In one embodiment, the control circuitry comprises a microprocessor executing instructions, the instructions being operable to cause the microprocessor to perform the flow diagrams described herein. The instructions may be stored in any computer-readable medium. In one embodiment, they may be stored on a non-volatile semiconductor memory external to the microprocessor, or integrated with the microprocessor in a SOC. In another embodiment, the instructions are stored on the disk and read into a volatile semiconductor memory when the disk drive is powered on. In yet another embodiment, the control circuitry comprises suitable logic circuitry, such as state machine circuitry.

In various embodiments, a disk drive may include a magnetic disk drive, an optical disk drive, etc.
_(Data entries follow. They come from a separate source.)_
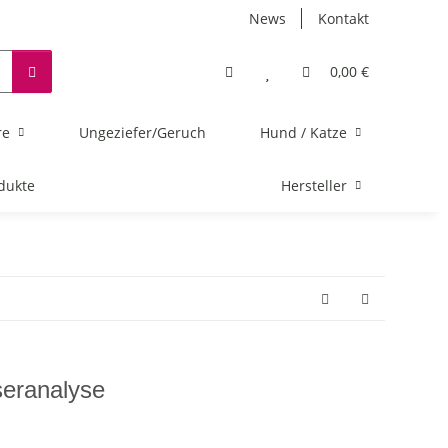
News
Kontakt
0,00 €
re
Ungeziefer/Geruch
Hund / Katze
dukte
Hersteller
eranalyse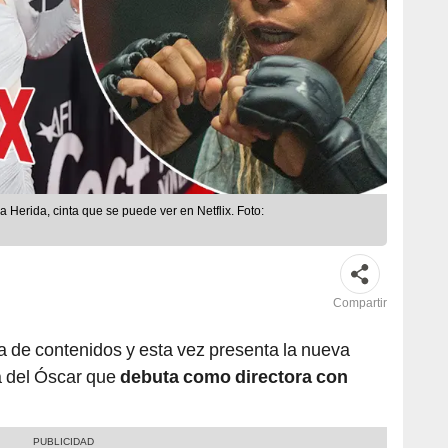
a Herida, cinta que se puede ver en Netflix. Foto:
Compartir
la de contenidos y esta vez presenta la nueva
a del Óscar que
debuta como directora con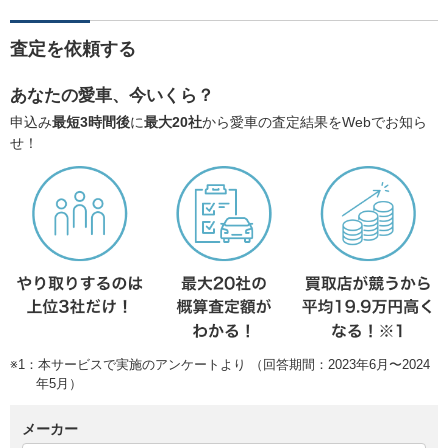
査定を依頼する
あなたの愛車、今いくら？
申込み
最短3時間後
に
最大20社
から愛車の査定結果をWebでお知ら
せ！
※1：本サービスで実施のアンケートより （回答期間：2023年6月〜2024
年5月）
メーカー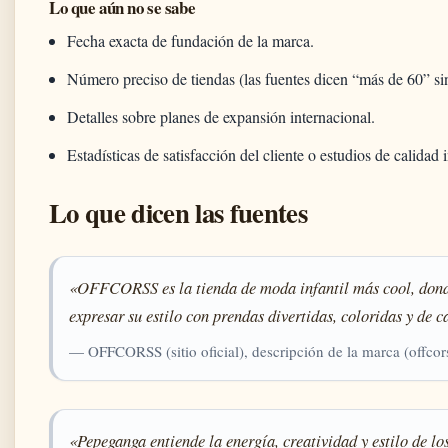
Lo que aún no se sabe
Fecha exacta de fundación de la marca.
Número preciso de tiendas (las fuentes dicen “más de 60” sin
Detalles sobre planes de expansión internacional.
Estadísticas de satisfacción del cliente o estudios de calidad
Lo que dicen las fuentes
«OFFCORSS es la tienda de moda infantil más cool, donde
expresar su estilo con prendas divertidas, coloridas y de c
— OFFCORSS (sitio oficial), descripción de la marca (offco
«Pepeganga entiende la energía, creatividad y estilo de lo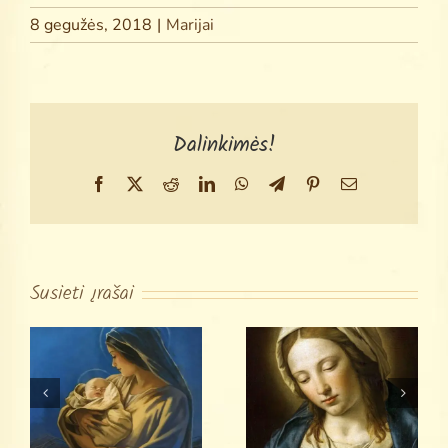
8 gegužės, 2018
|
Marijai
Dalinkimės!
Facebook
X
Reddit
LinkedIn
WhatsApp
Telegram
Pinterest
Email
Susieti įrašai
Šv. Liudviko
Grinjono
O Marija,
Monforiečio
Nesuteptoji
pasiaukojimo
Mergele
Švč. Mergelei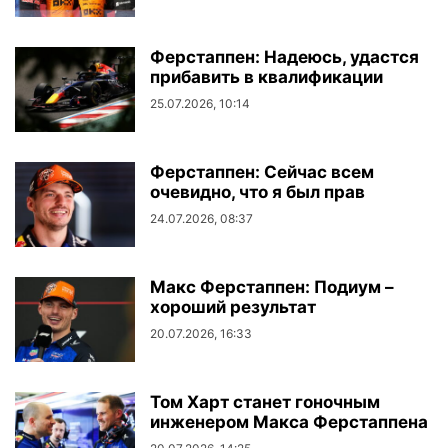
Ферстаппен: Надеюсь, удастся
прибавить в квалификации
25.07.2026, 10:14
Ферстаппен: Сейчас всем
очевидно, что я был прав
24.07.2026, 08:37
Макс Ферстаппен: Подиум –
хороший результат
20.07.2026, 16:33
Том Харт станет гоночным
инженером Макса Ферстаппена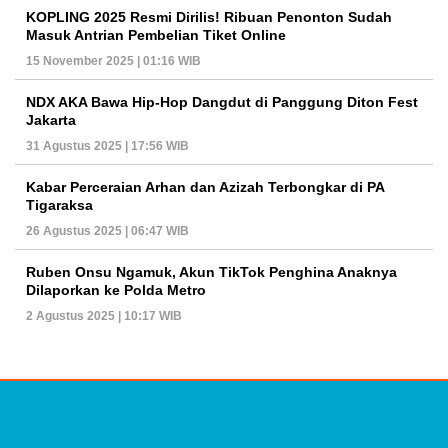
KOPLING 2025 Resmi Dirilis! Ribuan Penonton Sudah
Masuk Antrian Pembelian Tiket Online
15 November 2025 | 01:16 WIB
NDX AKA Bawa Hip-Hop Dangdut di Panggung Diton Fest
Jakarta
31 Agustus 2025 | 17:56 WIB
Kabar Perceraian Arhan dan Azizah Terbongkar di PA
Tigaraksa
26 Agustus 2025 | 06:47 WIB
Ruben Onsu Ngamuk, Akun TikTok Penghina Anaknya
Dilaporkan ke Polda Metro
2 Agustus 2025 | 10:17 WIB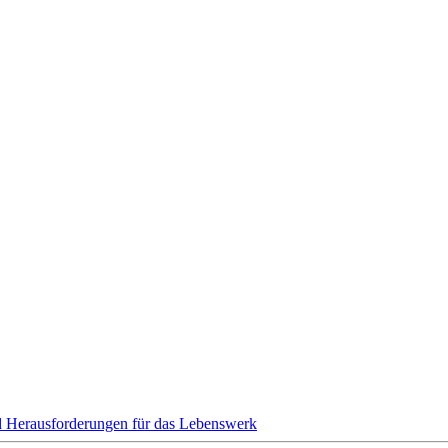
nd Herausforderungen für das Lebenswerk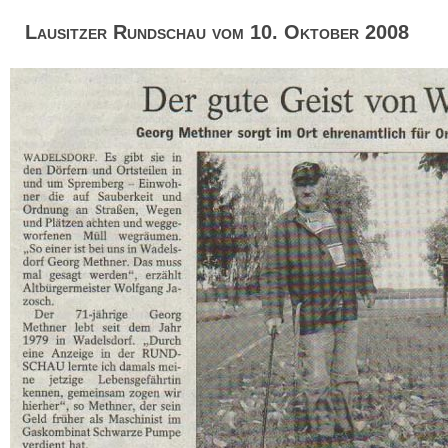
Lausitzer Rundschau vom 10. Oktober 2008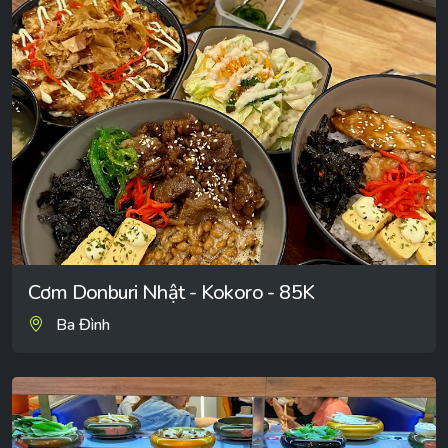
Cơm Donburi Nhật - Kokoro - 85K
Ba Đình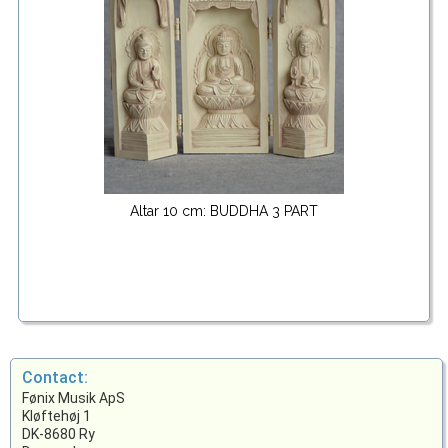
Altar 10 cm: BUDDHA 3 PART
Contact:
Fønix Musik ApS
Kløftehøj 1
DK-8680 Ry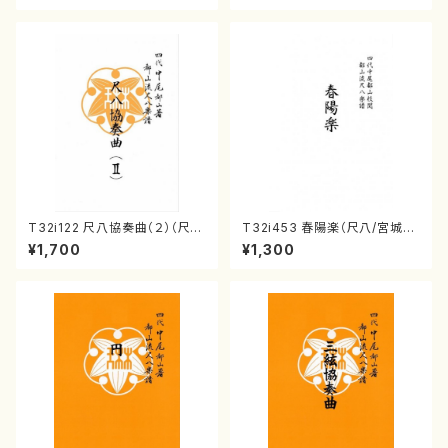
T32i122 尺八協奏曲（２）（尺
T32i453 春陽楽（尺八/宮城道
八/二代 山本邦山/尺八/都山式
雄/楽譜）都山流公刊楽譜曲番:2
¥1,700
¥1,300
譜）都山流公刊楽譜曲番:571
160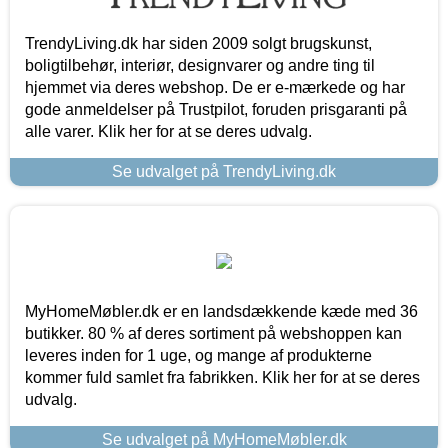
TrendyLiving.dk har siden 2009 solgt brugskunst,
boligtilbehør, interiør, designvarer og andre ting til
hjemmet via deres webshop. De er e-mærkede og har
gode anmeldelser på Trustpilot, foruden prisgaranti på
alle varer. Klik her for at se deres udvalg.
Se udvalget på TrendyLiving.dk
MyHomeMøbler.dk er en landsdækkende kæde med 36
butikker. 80 % af deres sortiment på webshoppen kan
leveres inden for 1 uge, og mange af produkterne
kommer fuld samlet fra fabrikken. Klik her for at se deres
udvalg.
Se udvalget på MyHomeMøbler.dk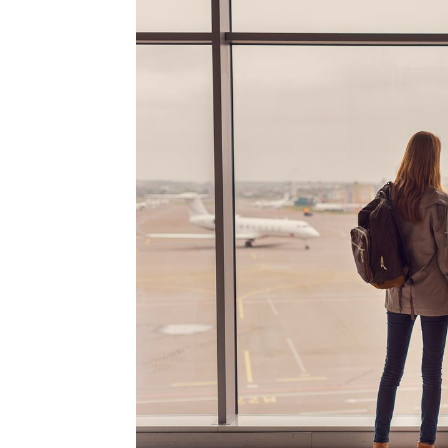
Penulis
Soleh Way
-
02 Juli 2026 12:27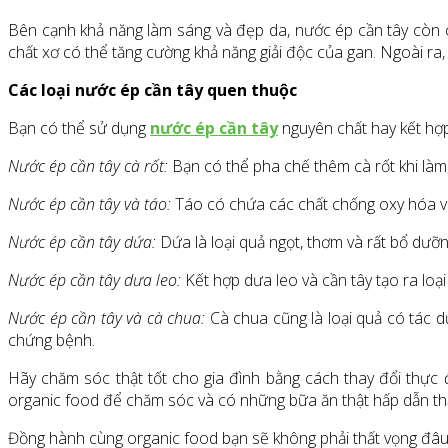
Bên cạnh khả năng làm sáng và đẹp da, nước ép cần tây còn có 
chất xơ có thể tăng cường khả năng giải độc của gan. Ngoài ra, 
Các loại nước ép cần tây quen thuộc
Bạn có thể sử dụng
nước ép cần tây
nguyên chất hay kết hợp
Nước ép cần tây cà rốt:
Bạn có thể pha chế thêm cà rốt khi làm,
Nước ép cần tây và táo:
Táo có chứa các chất chống oxy hóa vô c
Nước ép cần tây dứa:
Dứa là loại quả ngọt, thơm và rất bổ dưỡn
Nước ép cần tây dưa leo:
Kết hợp dưa leo và cần tây tạo ra lo
Nước ép cần tây và cà chua:
Cà chua cũng là loại quả có tác d
chứng bệnh.
Hãy chăm sóc thật tốt cho gia đình bằng cách thay đổi thực
organic food để chăm sóc và có những bữa ăn thật hấp dẫn th
Đồng hành cùng organic food bạn sẽ không phải thất vọng đâu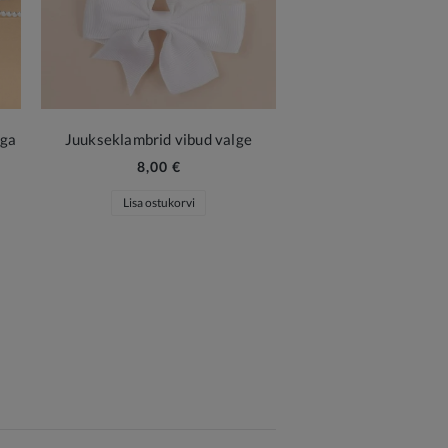
uga
Juukseklambrid vibud valge
8,00 €
Lisa ostukorvi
In addition, while the above examples concern a disk drive, the various embodiments are not limited to a disk drive and can be applied to other data storage devices and systems, such as magnetic tape drives, solid state drives, hybrid drives, etc. In addition, some embodiments may include electronic devices such as computing devices, data server devices, media content storage devices, etc. that comprise the storage media and/or control circuitry as described above.

The various features and processes described above may be used independently of one another, or may be combined in various ways. All possible combinations and subcombinations are intended to fall within the scope of this disclosure. In addition, certain method, event or process blocks may be omitted in some implementations. The methods and processes described herein are also not limited to any particular sequence, and the blocks or states relating thereto can be performed in other sequences that are appropriate. For example, described tasks or events may be performed in an order other than that specifically disclosed, or multiple may be combined in a single block or state. The example tasks or events may be performed in serial, in parallel, or in some other manner. Tasks or events may be added to or removed from the disclosed example embodiments. The example systems and components described herein may be configured differently than described. For example, elements may be added to, removed from, or rearranged compared to the disclosed example embodiments.

While certain example embodiments have been described, these embodiments have been presented by way of example only, and are not intended to limit the scope of the inventions disclosed herein. Thus, nothing in the foregoing description is intended to imply that any particular feature, characteristic, step, module, or block is necessary or indispensable. Indeed, the novel methods and systems described herein may be embodied in a variety of other forms; furthermore, various omissions, substitutions and changes in the form of the methods and systems described herein may be made without departing from the spirit of the embodiments disclosed herein.